I didn’t expect that my first in-review allusion to a film’s being about Trump’s America would be afforded by The Great Wall, but here we are. I was unsurprised to discover that The Great Wall‘s story team included Max Brooks, the author of World War Z, another genre-disguised metaphor of broad political material. Because the first film I thought of to explain The Great Wall through comparison was 1997’s Starship Troopers. Except where Paul Verhoeven’s 1997 brilliant satire offers a first-person, evergreen hot dog factory tour of American militarism, Zhang’s new film offers a comparative third party audit-through-comparison of flimsy American/Western patriotism and our undercooked and often-feigned virtues and expertise. And, as we approach a new cold war with the ultimate outsider cowboy at the helm of the American ship, the message couldn’t have landed at a better, but it couldn’t have arrived in a stranger package.
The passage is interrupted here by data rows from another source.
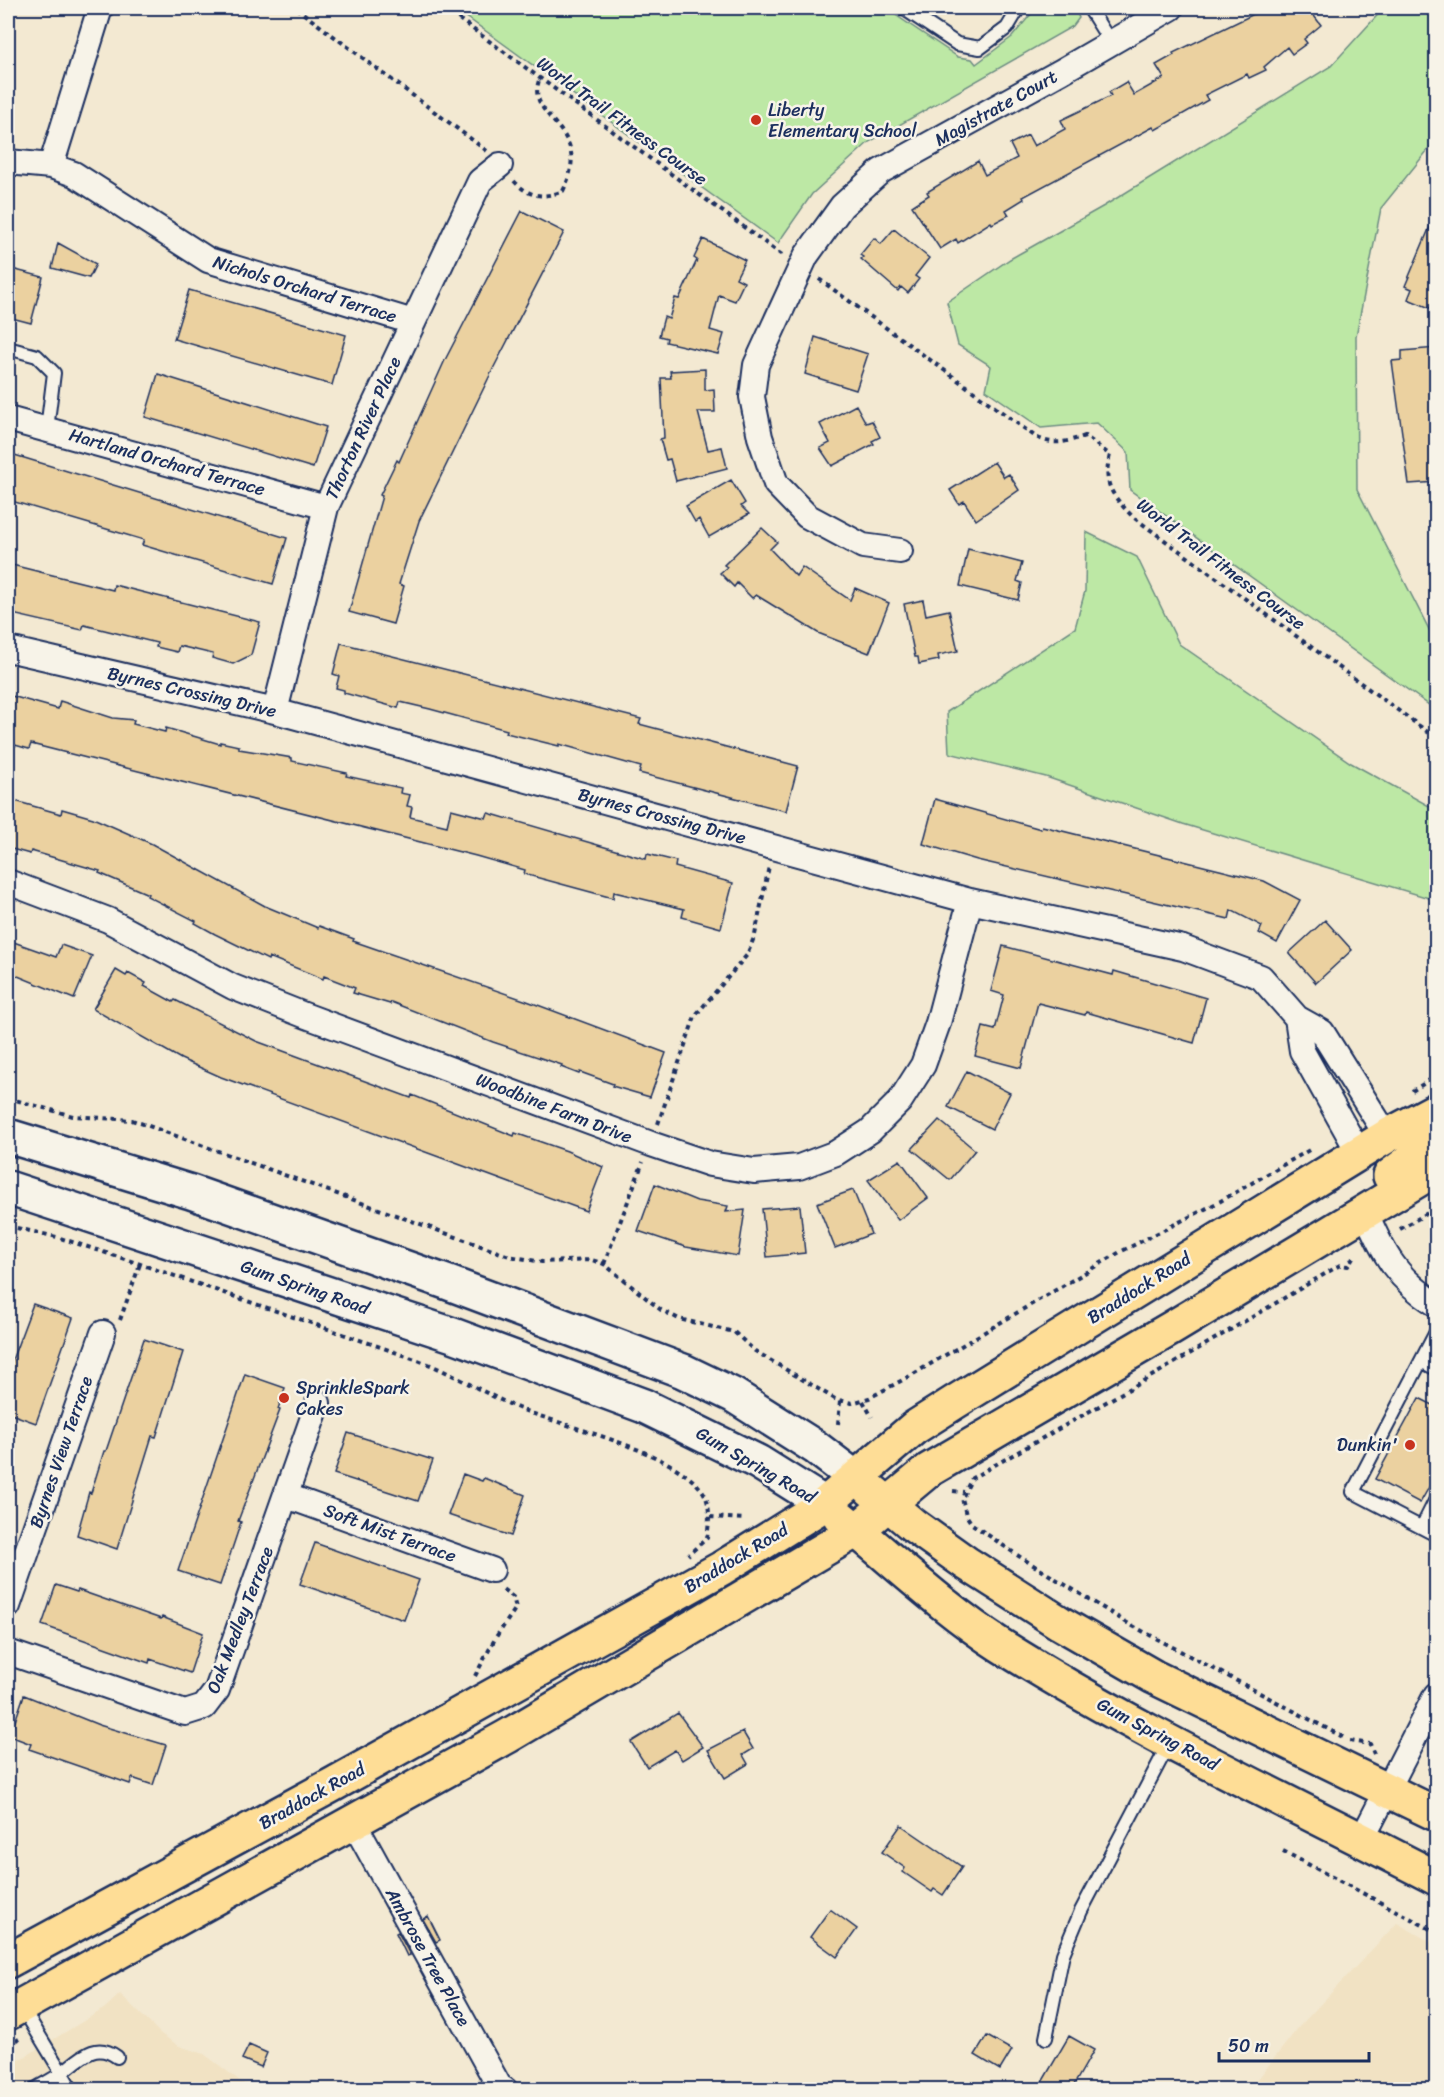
<svg xmlns="http://www.w3.org/2000/svg" width="1444" height="2097" font-family="Sriracha,sans-serif">
	<rect width="100%" height="100%" fill="#f3e9d2"/>
	<filter id="ink" filterUnits="userSpaceOnUse"><feTurbulence type="fractalNoise" baseFrequency=".0167" numOctaves="2"/><feDisplacementMap in="SourceGraphic" scale="12" xChannelSelector="R" yChannelSelector="G"/><feConvolveMatrix kernelMatrix="1 2 1 2 8 2 1 2 1" color-interpolation-filters="sRGB"/></filter>
	<g filter="url(#ink)">
		<path fill="#f1e2c3" d="M1397 1923 1436 1945V2089H1250L1298 2028Z
			M120 1994 161 2034 179 2046 204 2054 251 2089 8 2090V2067L105 2008Z"/>
		<path fill="#bde8a5" stroke="#6c8c82" stroke-width="1.5" d="M454 8H885L958 57 972 59 976 64 1012 37 1036 8H1075L1079 18 1073 26 869 142 812 194 778 243Z
			M1384 8H1436V140L1381 208 1356 336 1357 489 1436 643V710L1130 490 1128 452 1097 423 1041 428 986 390 991 366 958 345 947 302 1010 259 1104 206 1331 66Z
			M1086 532 1137 557 1179 644 1351 763 1431 807 1436 820V897L1432 899 1183 824 1046 777 949 753 947 712 1075 628 1085 591Z"/>
		<path fill="#ebd1a0" stroke="#1b2f5e" stroke-width="1.5" d="M1251 8H1308L1321 25 1304 39 1307 43 1292 54 1287 47 1264 67 1266 70 1249 78 1247 74 1205 95 1208 100 1155 130 1153 127 1023 197 1024 199 1006 210 1009 215 992 224 991 222 958 243 956 239 940 249 912 206 929 195 927 192 978 161 985 175 1017 158 1010 144 1028 135 1034 146 1065 129 1061 120 1111 96 1109 92 1126 82 1134 95 1164 78 1156 65 1174 55 1173 53 1256 13Z
			M1437 210V311L1408 299 1412 289 1405 286Z
			M522 211 564 232 494 367 419 521 399 584 404 586 393 624 349 612 382 496 380 495 397 460 399 462 445 360Z
			M894 229 929 258 915 276 919 279 908 293 901 287 898 291 861 259 863 257 860 255 874 238 881 244Z
			M703 239 745 260 736 278 744 282 735 301 719 295 710 330 724 334 718 354 666 342 667 338 659 336 664 317 669 319 675 298 679 299 697 260 694 258Z
			M58 243 96 264 89 278 52 268Z
			M8 268 43 277 31 323 8 317Z
			M189 290 346 335 332 385 174 339Z
			M815 337 868 354 856 390 805 374Z
			M1437 348V482L1409 484 1392 361 1402 360V351Z
			M705 369V390L714 389 715 412H698L708 450 722 447 727 468 676 481 670 459 666 460 660 439 664 438 661 378H671L670 371Z
			M158 374 326 427 313 468 145 417Z
			M856 405 866 423 872 421 880 437 872 441 874 444 832 466 820 448 830 443 820 424Z
			M8 453 287 538 273 584 142 545 144 540 8 500Z
			M994 462 1004 477 1009 474 1019 490 976 520 964 501 959 504 950 490Z
			M731 480 745 503 741 506 749 514 709 537 699 519 695 522 686 506Z
			M762 528 777 542 770 549 796 576 802 567 850 600 855 588 889 603 869 653 818 633 756 595 752 598 737 583 734 587 720 573 727 567 724 565Z
			M968 549 1022 563 1017 581 1022 583 1018 600 960 586Z
			M8 564 113 590 114 585 260 622 251 655 233 664 212 658 213 654 179 646 177 652 156 647 157 643 84 625 82 630 8 613Z
			M923 600 926 615 949 610 958 651 938 655 939 660 919 664 918 657H915L904 604Z
			M341 643 641 719 639 724 798 766 786 811 639 773 641 767 559 744V746L506 733 507 730 430 709 400 702 398 708 344 693V690L336 688 339 676 333 674Z
			M8 695 58 709 60 701 113 718 134 720 133 724 165 732 166 728 220 744V742L239 746V749L292 758V761L347 773 346 776 401 788 400 793 410 795 407 806 412 807 410 817 447 826 451 809 486 818 488 813 646 859 647 854 676 861 675 867 733 883 721 928 682 917 684 909 614 892 613 898 524 874 525 870 476 856 31 744 29 749 8 743Z
			M8 799 61 814 62 809 93 818 152 844 265 906 318 928 319 926 354 939 353 941 527 1001 666 1053 650 1097 612 1086 613 1084 580 1072 579 1074 561 1067 562 1065 493 1042 391 1002 390 1004 353 993 355 988 324 976 323 979 269 957 268 960 215 934 195 923 196 921 147 896 148 894 99 873 100 871 31 851 30 854 8 848Z
			M935 799 1041 829 1042 826 1264 881 1300 900 1277 943 1259 933 1262 926 1231 910 1229 919 977 860 923 844Z
			M1325 920 1352 950 1316 983 1289 953Z
			M8 940 56 957 61 945 92 956 74 999 8 972Z
			M1003 946 1113 975 1114 971 1206 998 1194 1043 1086 1012 1085 1015 1038 1003 1021 1068 975 1056 983 1027 995 1030 1004 995 991 991Z
			M116 970 126 976 128 973 146 983 144 986 173 1002 175 1000 256 1041 411 1098 412 1095 514 1136 515 1133 567 1151 603 1167 586 1211 221 1077 181 1059 93 1009Z
			M967 1071 1010 1093 992 1129 948 1107Z
			M939 1120 975 1150 950 1180 912 1149Z
			M900 1160 928 1198 898 1220 868 1180Z
			M655 1184 697 1201 728 1206 726 1212 745 1210 738 1256 686 1247 638 1231Z
			M853 1190 871 1234 835 1248 817 1203Z
			M800 1206 805 1253 767 1257 762 1209Z
			M33 1304 73 1318 36 1423 8 1413V1371Z
			M144 1339 183 1352 156 1437 152 1436 117 1549 77 1535 89 1492 91 1493 104 1451H106Z
			M245 1374 285 1388 278 1409 280 1410 238 1521 241 1522 220 1585 178 1571Z
			M1419 1398 1437 1407V1473L1420 1503 1375 1479Z
			M348 1433 433 1460 418 1501 334 1474Z
			M463 1474 482 1481 484 1478 525 1495 511 1536 448 1515Z
			M315 1543 419 1580 404 1620 300 1584Z
			M56 1585 77 1592 78 1590 161 1619 162 1617 203 1633 190 1673 150 1659 149 1663 42 1625Z
			M24 1695 99 1725 166 1745 153 1785 132 1778 130 1784 110 1777 29 1749 31 1744 10 1736Z
			M678 1713 703 1747 682 1760 675 1750 647 1767 631 1742Z
			M743 1732 753 1749 743 1755 748 1764 725 1778 708 1750Z
			M901 1825 962 1867 943 1895 934 1889 932 1892 903 1872 905 1868 882 1852Z
			M830 1909 857 1929 837 1957 810 1937Z
			M428 1916 440 1940 436 1942 423 1919Z
			M398 1932 410 1955 407 1956 396 1933Z
			M987 2036 1012 2050 1000 2070 975 2055Z
			M1069 2036 1094 2050 1071 2090H1051L1041 2084Z
			M249 2045 267 2053 261 2067 242 2059Z"/>
		<g fill="none" stroke-linecap="round" stroke-linejoin="round">
			<g stroke="#1b2f5e" stroke-width="16">
				<path id="lane" d="M903 8 957 44 980 48 1007 28 1019 8
					M1089 8 1111 43
					M8 348 37 356 54 373 47 429
					M1436 1332 1353 1492 1436 1535
					M1421 1361 1436 1369
					M1422 1527 1436 1499
					M22 2007 72 2090
					M1046 2038 1063 1954 1081 1911 1170 1742
					M33 2090C43 2084 54 2079 63 2072 81 2058 95 2041 117 2057"/>
			</g>
			<g stroke="#1b2f5e" stroke-width="28">
				<path id="street" d="M8 162 51 166 74 174 208 260 413 322
					M51 166 100 8
					M8 419 326 507
					M900 551 863 546 807 516 776 484 760 437 752 397 756 365 806 256 842 206 881 171 1062 71 1171 8
					M8 649 275 711 970 901 1183 948 1261 977 1297 1018 1322 1032 1387 1136
					M275 711 326 507 480 181 500 165
					M8 882 108 920 233 987 304 1015 651 1144 710 1164 754 1171 799 1167 836 1153 870 1131 900 1101 923 1065 938 1023 970 901
					M1297 1018 1302 1051 1359 1153
					M1366 1213C1383 1254 1398 1280 1436 1304
					M287 1496 492 1570
					M8 1606 103 1333
					M8 1652 185 1713 204 1707 217 1690 318 1403
					M354 1823 499 2086 505 2090
					M1362 1839 1436 1695"/>
			</g>
			<g stroke="#1b2f5e" stroke-width="38">
				<path id="secondary" d="M8 1136 191 1192 446 1282 683 1371 733 1395 815 1447 857 1479
					M8 1188 453 1335 644 1406 758 1462 825 1504"/>
			</g>
			<g stroke="#1b2f5e" stroke-width="38">
				<path id="primary" d="M1390 1176 1436 1141
					M870 1489 913 1525 966 1563 1060 1623 1154 1677 1436 1814
					M840 1517C893 1560 943 1608 1000 1645 1139 1733 1290 1802 1436 1878
					M8 1961 334 1784 722 1568 825 1504 914 1428 955 1402 1387 1136 1436 1110
					M8 2013 508 1736 857 1530 929 1470 1172 1328 1436 1169"/>
			</g>
			<path stroke="#1b2f5e" stroke-width="4" stroke-dasharray="4.5 4.5" stroke-linecap="butt" d="M296 8 487 151
				M444 8 782 255
				M514 181C529 197 543 199 563 191 596 125 522 120 540 78
				M819 279 1036 437C1054 446 1066 442 1085 436L1110 455C1102 485 1113 496 1133 517L1436 738
				M1412 1091 1436 1076
				M8 1098 73 1116 132 1120 509 1256 542 1262 592 1260 604 1264 661 1310 679 1319 734 1332 755 1351 835 1399 852 1403 869 1398 910 1376 1120 1252 1217 1203 1311 1149
				M658 1124 695 1016 747 955 755 935 769 866
				M8 1226 57 1237 140 1264 418 1360C453 1373 483 1393 518 1408 567 1428 668 1449 701 1489 712 1502 709 1523 707 1538L688 1555
				M1400 1229 1436 1208
				M604 1264 643 1162
				M120 1320 140 1264
				M863 1401 872 1417
				M838 1424 840 1401
				M953 1491 964 1492
				M710 1517 745 1519
				M475 1676 496 1637 516 1608 513 1597 501 1588
				M1343 1737 1129 1624 1017 1555 972 1524 966 1515 962 1498 972 1478 1159 1372 1340 1265 1348 1266 1353 1257
				M1350 1741 1370 1744 1374 1754
				M1428 1770 1436 1767
				M1283 1851 1436 1932
				M8 2045 19 2039"/>
			<use href="#lane" stroke="#f7f3e8" stroke-width="12"/>
			<use href="#street" stroke="#f7f3e8" stroke-width="24"/>
			<use href="#secondary" stroke="#f7f3e8" stroke-width="33"/>
			<use href="#primary" stroke="#fedd96" stroke-width="33"/>
		</g>
	</g>
	<g fill="#c8321e" stroke="#f7f3e8" stroke-width="2">
		<circle cx="756" cy="120" r="6"/>
		<circle cx="284" cy="1398" r="6"/>
		<circle cx="1410" cy="1445" r="6"/>
	</g>
	<g text-anchor="middle" stroke-width="5" stroke-linejoin="round" paint-order="stroke">
		<g font-size="18" fill="#1b2f5e" stroke="#f7f3e8">
			<text transform="translate(996 108) rotate(-29)" y="6">Magistrate Court</text>
			<text transform="translate(622 121) rotate(36)" y="6">World Trail Fitness Course</text>
			<text transform="translate(305 289) rotate(17)" y="6">Nichols Orchard Terrace</text>
			<text transform="translate(363 428) rotate(-65)" y="6">Thorton River Place</text>
			<text transform="translate(167 462) rotate(16)" y="6">Hartland Orchard Terrace</text>
			<text transform="translate(1221 564) rotate(37)" y="6">World Trail Fitness Course</text>
			<text transform="translate(192 692) rotate(13)" y="6">Byrnes Crossing Drive</text>
			<text transform="translate(662 816) rotate(15)" y="6">Byrnes Crossing Drive</text>
			<text transform="translate(554 1108) rotate(21)" y="6">Woodbine Farm Drive</text>
			<text transform="translate(305 1287) rotate(19)" y="6">Gum Spring Road</text>
			<text transform="translate(1139 1288) rotate(-32)" y="6">Braddock Road</text>
			<text transform="translate(61 1452) rotate(-71)" y="6">Byrnes View Terrace</text>
			<text transform="translate(756 1465) rotate(30)" y="6">Gum Spring Road</text>
			<text transform="translate(390 1533) rotate(20)" y="6">Soft Mist Terrace</text>
			<text transform="translate(736 1558) rotate(-31)" y="6">Braddock Road</text>
			<text transform="translate(240 1620) rotate(-69)" y="6">Oak Medley Terrace</text>
			<text transform="translate(1158 1734) rotate(28)" y="6">Gum Spring Road</text>
			<text transform="translate(312 1796) rotate(-29)" y="6">Braddock Road</text>
			<text transform="translate(428 1957) rotate(61)" y="6">Ambrose Tree Place</text>
		</g>
		<g font-size="18" fill="#1b2f5e" stroke="#f7f3e8" text-anchor="start">
			<text x="768" y="116">Liberty<tspan x="768" dy="21">Elementary School</tspan></text>
			<text x="296" y="1394">SprinkleSpark<tspan x="296" dy="21">Cakes</tspan></text>
			<text x="1398" y="1451" text-anchor="end">Dunkin'</text>
		</g>
	</g>
	<rect width="1444" height="2097" fill="none" stroke="#f7f3e8" stroke-width="30"/>
	<rect x="15" y="15" width="1414" height="2067" fill="none" stroke="#1b2f5e" stroke-width="2" filter="url(#ink)"/>
	<path d="M1219 2052v9h150v-9" fill="none" stroke="#1b2f5e" stroke-width="3"/>
	<text x="1228" y="2052" font-size="18" fill="#1b2f5e" stroke="#f7f3e8" stroke-width="4.5" paint-order="stroke">50 m</text>
</svg>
Overall: Zhang has applied a top dollar budget to an orgiastic B-movie, 150 million to make a Roger Corman dreamscape which juxtaposes sequences of untouchable high cinema (the funeral sequence is chill-inducing and I can not stress enough how much I enjoyed the presentation of Colonel Lin’s Crane Troop diving from the wall) with sequences of laughable CGI presented with no sense of self-consciousness (the monsters are fine in concept, but anything but impressive in presentation, while the hot air balloon ride is just a few notches above The Asylum’s best work), a film that unleashes within a high-minded and gracefully filmed period piece a pulp magazine-worthy monster species and a star who can’t remember his accent from scene-to-scene. It’s all at once silly and intelligent, reckless and graceful, and, even as the film surrenders in allowing William to play a significant late role in saving the people of China (again, only in performative action, not in interruption of culture), it still somehow hosts a complex and prescient culturally comparative essay.